According to a criminal complaint, Bohler threw a bottle of ice tea at the victim and struck him in the head before storming out — but returned armed with a handgun, pointed it at the clerk and yelled, “How do you feel now? I’m the man. Who’s the man now?”
Bohler pulled the trigger, but the gun misfired and the bullet fell to the ground, the complaint said.
Cops picked him up and charged him with attempted murder, but he later pleaded the case down to assault and weapons possession, and got up to six years in prison, records show.
He reported to the Ulster Correctional Facility on April 16, 2018, court records show — but was granted a conditional release on Dec. 22, 2022, state correction records show.

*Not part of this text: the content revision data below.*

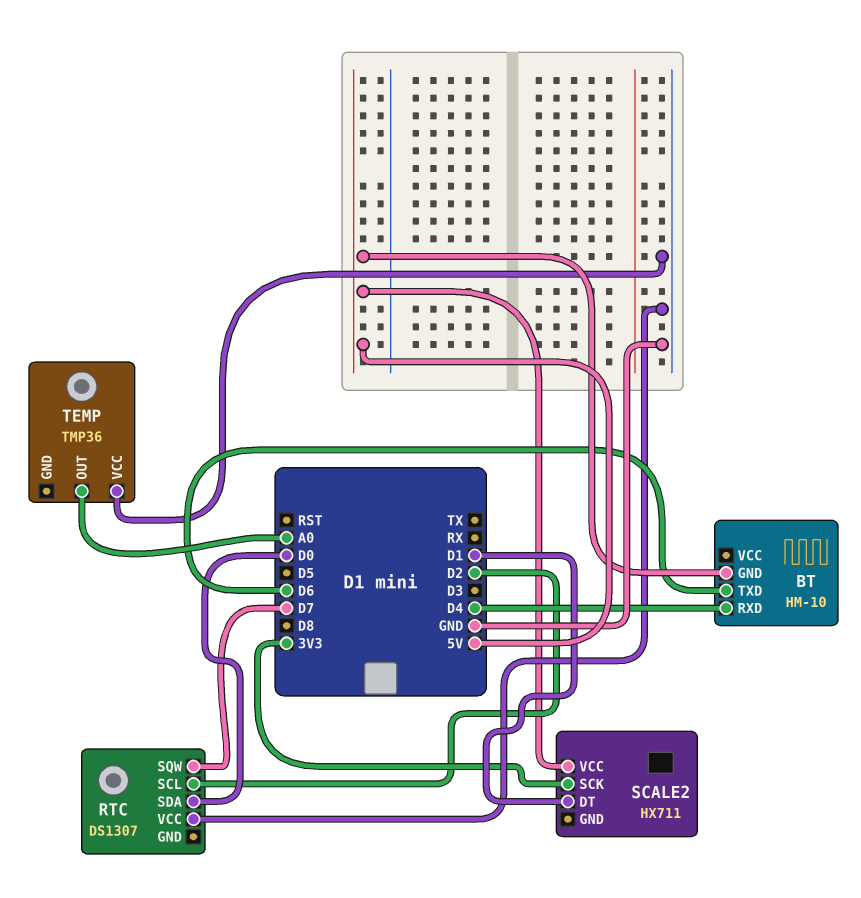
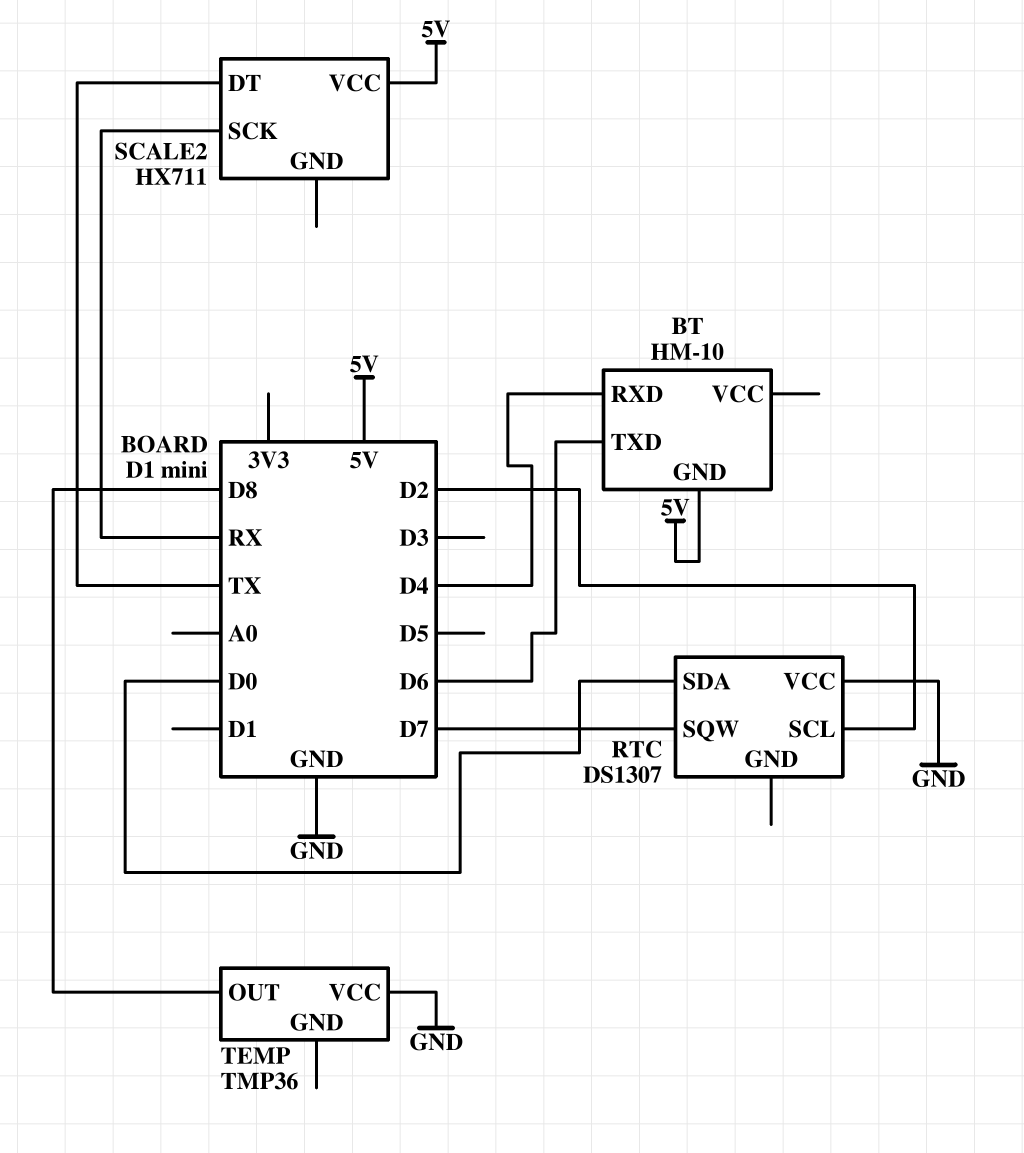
SCALE2 pin DT: D1 -> TX
SCALE2 pin SCK: 3V3 -> RX
TEMP pin OUT: A0 -> D8

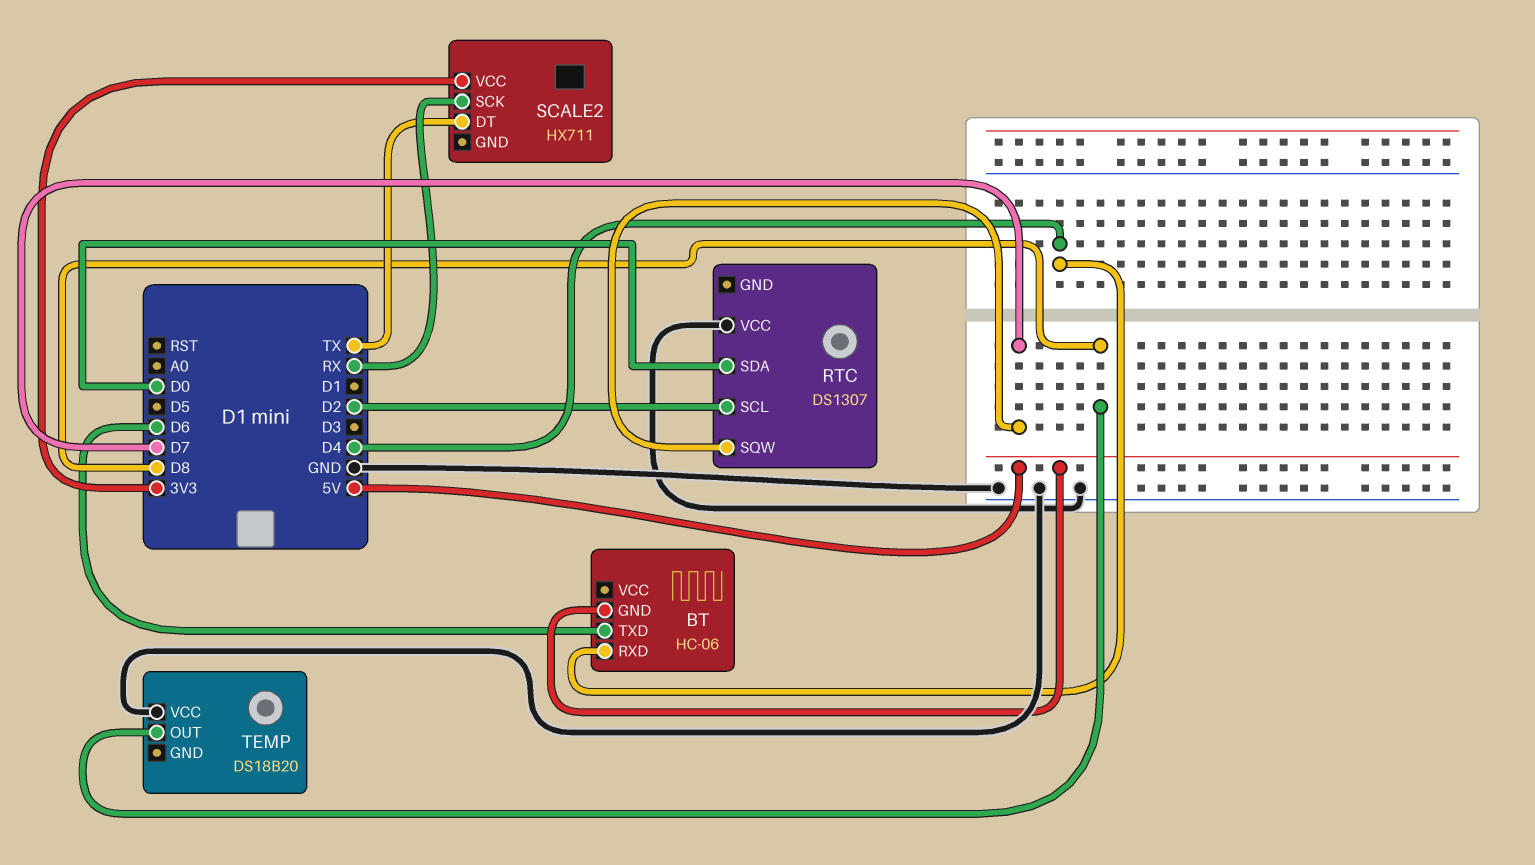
BT: HM-10 -> HC-06
SCALE2 pin VCC: 5V -> 3V3
TEMP: TMP36 -> DS18B20

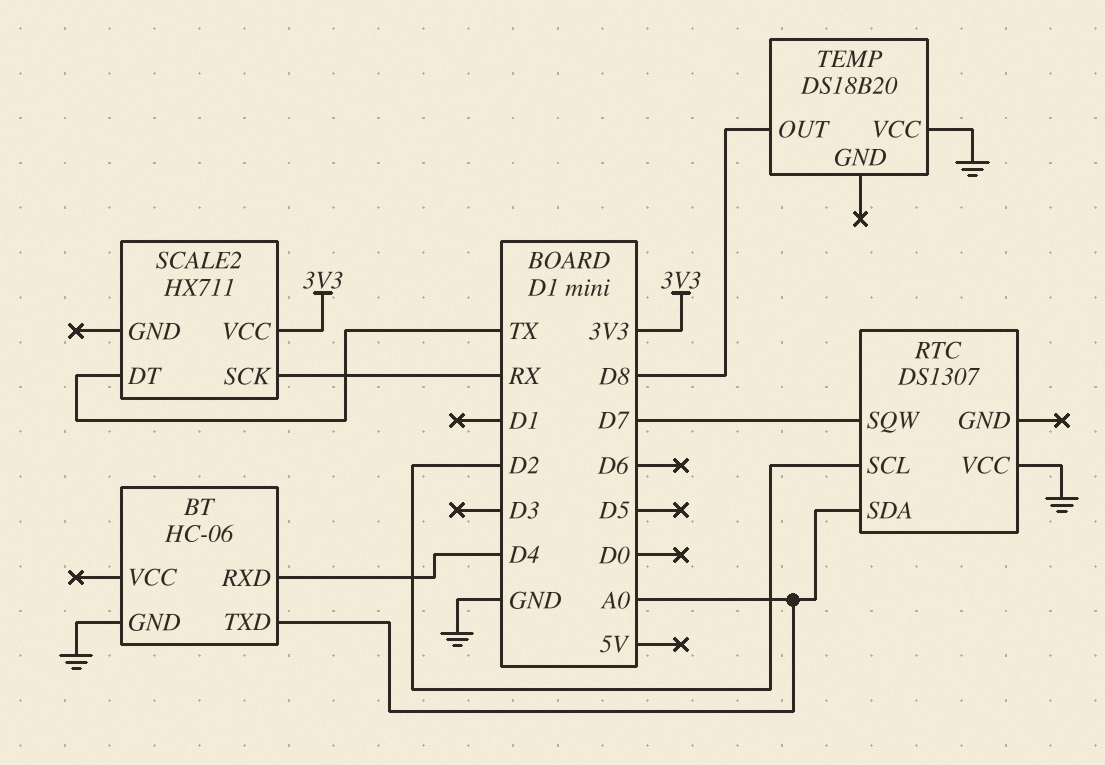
BT pin GND: 5V -> GND
BT pin TXD: D6 -> A0
RTC pin SDA: D0 -> A0

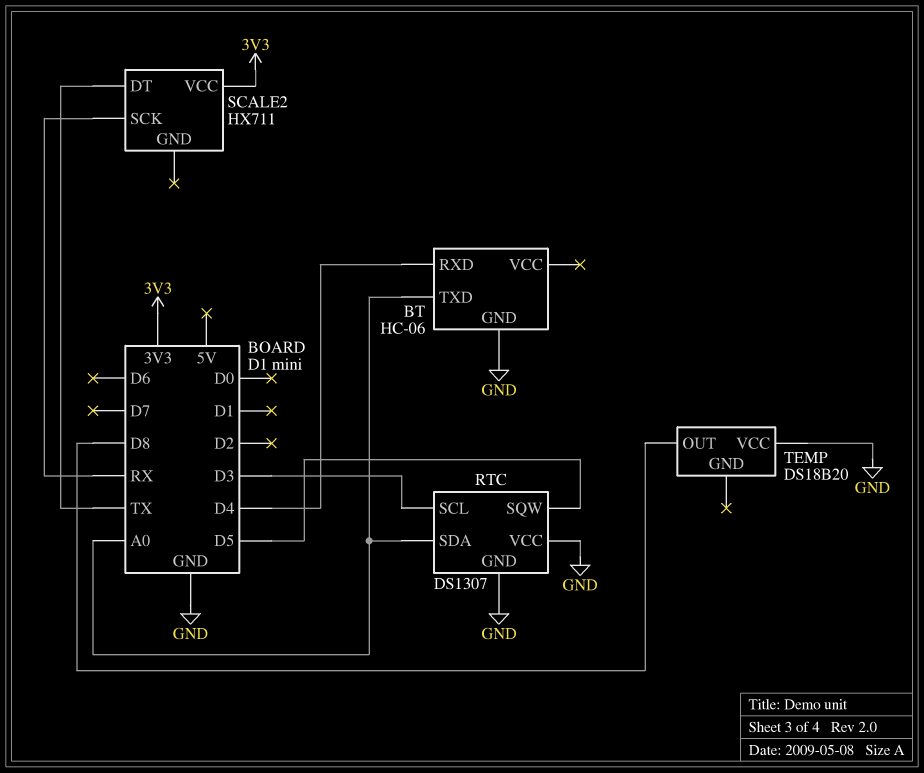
RTC pin GND: none -> GND
RTC pin SCL: D2 -> D3
RTC pin SQW: D7 -> D5

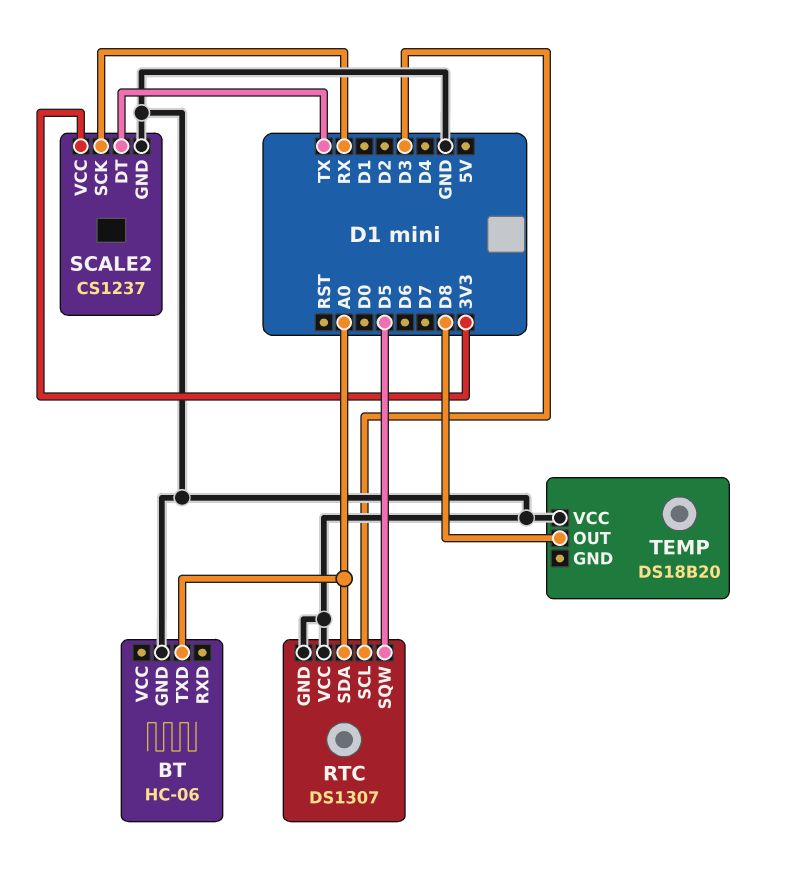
BT pin RXD: D4 -> none
SCALE2: HX711 -> CS1237
SCALE2 pin GND: none -> GND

He was free more than a year and a half when he violated conditions of his release and was shipped back upstate on June 25, 2024, staying locked up for just a week before he was released again.
State corrections officials said Bohler’s return to prison was for a violation of his release, not a new conviction, so he had to be cut loose at the end of his conditional release date.
What wasn’t known then was that, while he was on release, Bohler was allegedly involved in the Queens hit-and-run that left Narine mortally injured — a case he wouldn’t be linked to until this month.
Regardless, it would only take just a few months before he was wreaking havoc again.
Bohler was accused of assault in an alleged domestic violence incident in July 2024, but dodged jail when the charges were thrown out, according to law enforcement sources.
In October, he was picked up again on a slew of charges in an apartment near Crotona Park in the Bronx.
Bronx prosecutors won’t divulge details of the incident because the case is sealed by law, but law enforcement sources said Bohler allegedly held a woman against her will, threatened to “beat the s–t out” of her and raped her while she was in the shower.
It is unclear why the arrest did not send Bohler back to prison because the case was sealed.
However, Bohler ran afoul of the law again in January, when he was walking his dog and got into a spat with another man walking his pooch — allegedly pulling out a machete and slicing off four fingers.
The shocking crime destroyed victim Tayquon Young’s will to live, his mother said.
“He was a strong person but it was just too much,” Kimtreese Young said of his maimed son, a doting father of two. “When this person attacked him with the machete it took a really hard toll.”
Bohler was still in jail on the attack on Young when prosecutors charged him in Narine’s death. The victim had been out for a walk at the intersection of of 114th Street and Liberty Avenue when she was struck by a 2023 Jiajue motorcycle allegedly driven by Bohler, prosecutors said.
The driver fled the scene and Narine died at Jamaica Hospital less than three weeks later.
Her son, Darshan Narine, told The Post his mom had just finished chemotherapy and had been declared cancer free — and was out for a walk that her doctor had prescribed.
“I’m really happy they got him,” Darshan Narine said. “He just left my mom. It wasn’t right. He could’ve just called 911. He could have tried to help her … He just ran.
“I didn’t know he was arrested 45 times,” he said. “How does he keep getting out of jail?”
Bohler’s lawyer on the Queens case declined to comment Tuesday, and his lawyer on the machete slashing case did not respond to a request for comment.